Senior executives believe even modest efforts to improve employee skills can significantly boost employers’ profits and productivity, according to a new survey conducted by The Economist Intelligence Unit. The survey of 252 business and public sector executives in the U.S. and U.K., commissioned by Promethean, cites employee skill enhancement as vital to increasing productivity and profits.

“The findings of the survey confirm that the right training not only leads to increases in productivity and customer satisfaction, but at least a 20 percent jump in profits,” says Promethean’s chief education officer Jim Wynn. “Skills training is not just a growth issue, but a vital component for companies to surviving this recession. The challenge is that fewer employers are devoting adequate resources to training yet the benefits of training are hard to ignore.”

Higher than normal unemployment of just over 8 percent in the U.S. and continuing troubles in the core EuroZone economies and the U.K. are making it more difficult to find the path to full recovery. Employers surveyed for the report say that jobs are not in short supply, but rather workers with the appropriate skills and talent.

Key findings of the survey are:

>> A direct correlation between training, employee productivity and financial performance. A more efficient and better-trained workforce would increase profits by 20 percent or more. Employee productivity and customer satisfaction could improve by 5 percent or more.

>> Employers have a responsibility in tackling high unemployment. 63 percent surveyed said organizations should offer more training schemes and update existing ones. 45 percent propose working with educational institutions to improve job-seekers’ chances, and the same number think that governments need to work with the private sector to offer training.

>> Current training provided by employers is often inadequate. Two-fifths said training at their organization is not good at improving innovation among employees. 25 percent of the respondents think employee efficiency and productivity do not benefit from current training programs.

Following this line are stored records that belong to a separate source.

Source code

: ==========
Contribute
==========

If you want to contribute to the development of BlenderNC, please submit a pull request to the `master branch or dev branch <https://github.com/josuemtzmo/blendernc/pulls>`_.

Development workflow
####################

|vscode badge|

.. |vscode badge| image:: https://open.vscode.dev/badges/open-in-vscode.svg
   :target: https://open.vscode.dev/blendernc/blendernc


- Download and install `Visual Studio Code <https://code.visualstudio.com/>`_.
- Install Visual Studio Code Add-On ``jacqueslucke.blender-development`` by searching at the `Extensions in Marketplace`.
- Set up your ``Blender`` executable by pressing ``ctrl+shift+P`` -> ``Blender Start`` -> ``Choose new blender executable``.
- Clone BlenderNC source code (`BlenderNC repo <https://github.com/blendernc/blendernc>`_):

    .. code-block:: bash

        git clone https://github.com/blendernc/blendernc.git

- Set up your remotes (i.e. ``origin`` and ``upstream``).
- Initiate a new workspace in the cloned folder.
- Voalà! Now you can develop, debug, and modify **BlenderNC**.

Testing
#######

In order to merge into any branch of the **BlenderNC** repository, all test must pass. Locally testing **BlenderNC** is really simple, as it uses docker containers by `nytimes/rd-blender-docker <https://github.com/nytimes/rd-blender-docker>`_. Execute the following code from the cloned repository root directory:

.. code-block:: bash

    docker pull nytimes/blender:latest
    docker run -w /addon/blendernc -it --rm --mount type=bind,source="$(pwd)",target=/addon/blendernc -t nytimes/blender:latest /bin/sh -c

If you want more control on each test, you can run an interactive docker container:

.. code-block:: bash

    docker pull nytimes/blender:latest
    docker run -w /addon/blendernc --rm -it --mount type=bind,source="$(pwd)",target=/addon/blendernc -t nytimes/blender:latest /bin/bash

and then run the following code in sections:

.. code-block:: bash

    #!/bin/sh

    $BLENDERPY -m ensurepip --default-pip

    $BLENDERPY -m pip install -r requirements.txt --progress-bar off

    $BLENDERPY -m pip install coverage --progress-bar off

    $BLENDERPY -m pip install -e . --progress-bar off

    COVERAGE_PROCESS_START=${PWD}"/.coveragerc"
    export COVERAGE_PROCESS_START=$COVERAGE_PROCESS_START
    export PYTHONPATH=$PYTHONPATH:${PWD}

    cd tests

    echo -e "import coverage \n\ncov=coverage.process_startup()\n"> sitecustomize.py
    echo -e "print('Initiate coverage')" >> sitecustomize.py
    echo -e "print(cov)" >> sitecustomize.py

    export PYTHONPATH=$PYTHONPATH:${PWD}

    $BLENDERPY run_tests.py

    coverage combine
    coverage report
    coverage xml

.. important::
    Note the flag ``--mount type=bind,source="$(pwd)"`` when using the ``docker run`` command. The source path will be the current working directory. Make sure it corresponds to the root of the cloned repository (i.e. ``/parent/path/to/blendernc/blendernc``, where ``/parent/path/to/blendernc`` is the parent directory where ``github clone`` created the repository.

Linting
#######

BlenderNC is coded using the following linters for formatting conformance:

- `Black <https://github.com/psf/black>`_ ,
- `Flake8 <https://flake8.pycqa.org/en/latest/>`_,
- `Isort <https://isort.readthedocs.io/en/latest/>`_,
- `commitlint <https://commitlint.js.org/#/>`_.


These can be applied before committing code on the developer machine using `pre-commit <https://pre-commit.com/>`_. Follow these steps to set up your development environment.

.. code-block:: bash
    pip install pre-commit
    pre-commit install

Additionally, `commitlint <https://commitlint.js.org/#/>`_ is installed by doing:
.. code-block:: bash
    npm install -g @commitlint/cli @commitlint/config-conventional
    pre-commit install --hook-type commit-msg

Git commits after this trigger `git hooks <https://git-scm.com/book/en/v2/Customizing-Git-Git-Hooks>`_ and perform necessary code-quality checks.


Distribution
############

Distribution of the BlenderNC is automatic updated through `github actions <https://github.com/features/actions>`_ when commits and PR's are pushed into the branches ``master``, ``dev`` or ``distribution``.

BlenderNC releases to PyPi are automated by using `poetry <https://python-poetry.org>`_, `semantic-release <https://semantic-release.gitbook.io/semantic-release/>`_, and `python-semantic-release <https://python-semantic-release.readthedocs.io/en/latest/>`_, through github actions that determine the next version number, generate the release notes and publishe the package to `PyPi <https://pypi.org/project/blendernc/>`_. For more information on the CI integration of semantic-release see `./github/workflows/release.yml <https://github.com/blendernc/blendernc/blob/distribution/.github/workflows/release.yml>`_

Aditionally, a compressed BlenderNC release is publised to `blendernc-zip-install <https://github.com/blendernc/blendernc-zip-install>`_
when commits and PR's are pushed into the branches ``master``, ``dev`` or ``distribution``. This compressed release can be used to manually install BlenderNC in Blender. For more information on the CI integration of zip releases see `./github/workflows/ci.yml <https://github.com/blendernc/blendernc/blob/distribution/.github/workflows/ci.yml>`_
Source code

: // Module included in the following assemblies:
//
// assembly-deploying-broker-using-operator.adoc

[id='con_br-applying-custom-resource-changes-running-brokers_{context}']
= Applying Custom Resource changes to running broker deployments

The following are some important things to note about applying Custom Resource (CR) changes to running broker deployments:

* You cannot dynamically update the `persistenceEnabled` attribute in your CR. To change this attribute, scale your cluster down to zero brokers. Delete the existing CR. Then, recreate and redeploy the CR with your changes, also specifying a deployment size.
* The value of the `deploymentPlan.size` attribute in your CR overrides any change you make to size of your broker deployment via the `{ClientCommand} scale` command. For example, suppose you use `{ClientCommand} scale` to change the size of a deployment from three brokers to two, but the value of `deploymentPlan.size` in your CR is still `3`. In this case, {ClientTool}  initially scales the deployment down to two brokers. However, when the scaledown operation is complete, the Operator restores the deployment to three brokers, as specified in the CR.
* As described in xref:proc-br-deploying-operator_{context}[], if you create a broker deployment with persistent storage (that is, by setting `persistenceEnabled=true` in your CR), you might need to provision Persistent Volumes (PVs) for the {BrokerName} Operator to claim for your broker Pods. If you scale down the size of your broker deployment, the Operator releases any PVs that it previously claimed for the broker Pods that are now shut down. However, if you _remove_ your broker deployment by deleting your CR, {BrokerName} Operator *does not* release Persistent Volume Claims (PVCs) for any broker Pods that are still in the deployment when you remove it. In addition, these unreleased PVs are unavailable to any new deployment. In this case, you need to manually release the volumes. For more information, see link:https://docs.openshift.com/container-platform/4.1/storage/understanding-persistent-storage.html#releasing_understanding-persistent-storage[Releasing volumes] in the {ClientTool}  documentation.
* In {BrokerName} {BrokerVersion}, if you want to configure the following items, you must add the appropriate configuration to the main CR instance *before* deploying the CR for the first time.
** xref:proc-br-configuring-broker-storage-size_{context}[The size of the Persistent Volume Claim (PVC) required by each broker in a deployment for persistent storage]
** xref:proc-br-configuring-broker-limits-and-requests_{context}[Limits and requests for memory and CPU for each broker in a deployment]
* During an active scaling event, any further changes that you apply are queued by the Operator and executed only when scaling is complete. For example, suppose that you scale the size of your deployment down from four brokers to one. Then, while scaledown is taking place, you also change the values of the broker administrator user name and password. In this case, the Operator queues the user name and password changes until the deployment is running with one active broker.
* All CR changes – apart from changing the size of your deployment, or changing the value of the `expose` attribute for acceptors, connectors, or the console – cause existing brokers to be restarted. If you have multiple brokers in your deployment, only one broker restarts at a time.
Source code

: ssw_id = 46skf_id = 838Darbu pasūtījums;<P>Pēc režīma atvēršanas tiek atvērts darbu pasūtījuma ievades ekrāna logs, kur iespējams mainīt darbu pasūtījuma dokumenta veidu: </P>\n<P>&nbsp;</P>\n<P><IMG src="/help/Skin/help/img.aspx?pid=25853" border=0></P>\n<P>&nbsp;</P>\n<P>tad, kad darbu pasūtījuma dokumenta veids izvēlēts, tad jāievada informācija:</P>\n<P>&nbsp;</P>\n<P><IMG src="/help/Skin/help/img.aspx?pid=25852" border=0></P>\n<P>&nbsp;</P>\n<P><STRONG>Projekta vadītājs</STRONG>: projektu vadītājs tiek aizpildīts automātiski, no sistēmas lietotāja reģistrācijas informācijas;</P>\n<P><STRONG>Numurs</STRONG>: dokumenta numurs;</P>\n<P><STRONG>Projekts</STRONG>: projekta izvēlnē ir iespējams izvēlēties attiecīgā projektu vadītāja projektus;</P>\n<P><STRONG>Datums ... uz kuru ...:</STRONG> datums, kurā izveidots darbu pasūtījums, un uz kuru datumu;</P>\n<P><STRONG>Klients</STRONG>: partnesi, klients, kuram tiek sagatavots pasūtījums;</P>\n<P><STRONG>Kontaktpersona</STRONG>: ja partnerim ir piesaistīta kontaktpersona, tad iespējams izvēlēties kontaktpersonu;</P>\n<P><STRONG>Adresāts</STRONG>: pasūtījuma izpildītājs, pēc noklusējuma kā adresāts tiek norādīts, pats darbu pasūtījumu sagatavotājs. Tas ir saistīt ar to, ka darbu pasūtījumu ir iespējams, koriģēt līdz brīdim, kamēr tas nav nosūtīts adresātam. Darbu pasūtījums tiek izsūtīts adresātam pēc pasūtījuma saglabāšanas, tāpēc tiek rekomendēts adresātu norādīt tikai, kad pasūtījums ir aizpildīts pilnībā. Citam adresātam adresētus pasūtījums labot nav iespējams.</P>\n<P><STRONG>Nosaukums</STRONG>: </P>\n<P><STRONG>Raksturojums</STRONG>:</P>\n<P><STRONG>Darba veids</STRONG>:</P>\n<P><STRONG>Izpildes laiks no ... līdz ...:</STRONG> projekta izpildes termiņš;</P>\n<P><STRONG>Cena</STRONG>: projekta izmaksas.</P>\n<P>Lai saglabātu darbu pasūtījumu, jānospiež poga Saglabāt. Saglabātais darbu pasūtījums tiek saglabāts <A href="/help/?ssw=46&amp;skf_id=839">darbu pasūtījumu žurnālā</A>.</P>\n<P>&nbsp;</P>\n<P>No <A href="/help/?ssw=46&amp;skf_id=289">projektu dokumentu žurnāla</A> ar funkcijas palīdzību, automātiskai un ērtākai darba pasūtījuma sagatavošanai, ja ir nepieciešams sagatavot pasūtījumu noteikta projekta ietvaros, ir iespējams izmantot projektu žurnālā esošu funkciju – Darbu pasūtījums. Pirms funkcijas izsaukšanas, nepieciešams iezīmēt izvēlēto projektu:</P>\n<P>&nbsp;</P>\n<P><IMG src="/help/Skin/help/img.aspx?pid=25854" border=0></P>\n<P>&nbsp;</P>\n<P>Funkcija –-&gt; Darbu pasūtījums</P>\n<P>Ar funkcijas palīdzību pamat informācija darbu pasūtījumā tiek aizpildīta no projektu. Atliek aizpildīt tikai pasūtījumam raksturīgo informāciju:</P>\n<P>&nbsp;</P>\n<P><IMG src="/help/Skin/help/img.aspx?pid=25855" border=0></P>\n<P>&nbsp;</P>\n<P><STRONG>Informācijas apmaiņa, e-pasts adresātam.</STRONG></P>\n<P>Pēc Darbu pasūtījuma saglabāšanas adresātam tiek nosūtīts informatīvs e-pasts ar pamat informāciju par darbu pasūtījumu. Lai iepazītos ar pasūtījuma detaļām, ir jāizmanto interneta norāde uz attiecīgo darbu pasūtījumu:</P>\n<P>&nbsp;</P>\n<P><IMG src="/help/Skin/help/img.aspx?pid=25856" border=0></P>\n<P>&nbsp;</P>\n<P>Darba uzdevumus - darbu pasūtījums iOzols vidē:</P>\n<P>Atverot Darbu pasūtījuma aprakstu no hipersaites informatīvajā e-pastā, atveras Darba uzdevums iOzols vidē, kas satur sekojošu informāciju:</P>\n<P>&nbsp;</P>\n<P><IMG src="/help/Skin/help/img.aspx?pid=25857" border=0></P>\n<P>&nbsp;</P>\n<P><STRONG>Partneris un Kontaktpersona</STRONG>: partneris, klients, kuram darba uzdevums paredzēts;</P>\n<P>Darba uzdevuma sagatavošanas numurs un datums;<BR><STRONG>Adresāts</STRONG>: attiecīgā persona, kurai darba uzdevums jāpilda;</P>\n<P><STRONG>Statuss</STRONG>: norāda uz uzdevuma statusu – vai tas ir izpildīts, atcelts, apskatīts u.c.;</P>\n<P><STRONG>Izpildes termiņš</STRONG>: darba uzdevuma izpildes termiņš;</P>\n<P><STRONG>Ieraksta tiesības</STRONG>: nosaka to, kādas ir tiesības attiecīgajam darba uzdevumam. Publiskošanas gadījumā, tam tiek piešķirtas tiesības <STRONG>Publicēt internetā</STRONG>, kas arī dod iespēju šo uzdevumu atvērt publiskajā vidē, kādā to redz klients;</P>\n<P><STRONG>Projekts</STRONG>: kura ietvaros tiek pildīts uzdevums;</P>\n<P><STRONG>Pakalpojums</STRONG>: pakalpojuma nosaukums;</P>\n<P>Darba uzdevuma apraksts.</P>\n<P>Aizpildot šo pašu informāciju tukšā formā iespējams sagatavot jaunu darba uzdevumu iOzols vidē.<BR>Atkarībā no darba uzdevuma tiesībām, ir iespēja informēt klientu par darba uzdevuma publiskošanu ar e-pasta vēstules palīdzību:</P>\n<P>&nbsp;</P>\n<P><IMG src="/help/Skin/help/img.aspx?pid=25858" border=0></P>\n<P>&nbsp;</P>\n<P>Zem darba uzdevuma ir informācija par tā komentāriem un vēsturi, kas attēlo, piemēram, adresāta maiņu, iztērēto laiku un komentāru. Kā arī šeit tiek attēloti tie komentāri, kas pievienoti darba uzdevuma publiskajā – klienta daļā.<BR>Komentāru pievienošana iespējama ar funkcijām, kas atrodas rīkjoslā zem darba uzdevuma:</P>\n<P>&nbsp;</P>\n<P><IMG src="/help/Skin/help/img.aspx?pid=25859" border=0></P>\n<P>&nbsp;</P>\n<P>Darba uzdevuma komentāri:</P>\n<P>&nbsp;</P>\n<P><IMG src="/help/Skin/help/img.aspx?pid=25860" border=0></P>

>> Few employers are devoting more resources to training. Only one in three respondents indicated that their employers have increased investment in training over the last two years.

>> The state of the economy should not deter organizations and individuals from investing in training. 63 percent said that current economic conditions should not be an obstacle to organizations taking steps to improve their workforce.

>> The majority believe that organizations should offer a multitude of in-house and external training programs. 76 percent believe employees should pursue beneficial training at their own expense.

>> Employers expect workers and job-seekers to take the lead in improving their skills. 82 percent said job-seekers should be doing more to develop their own skills. 70 percent called for increased efforts to advance workers and job-seekers’ abilities

>> One size doesn’t fit all. A significant number of respondents believe training 16- to 24-year-olds should be a top priority. 49 percent say workers aged 25 to 50 need to have a broad range of up to date skills that can help them perform better. More than half believe that 51- to 75-year-olds should become more adaptable and flexible.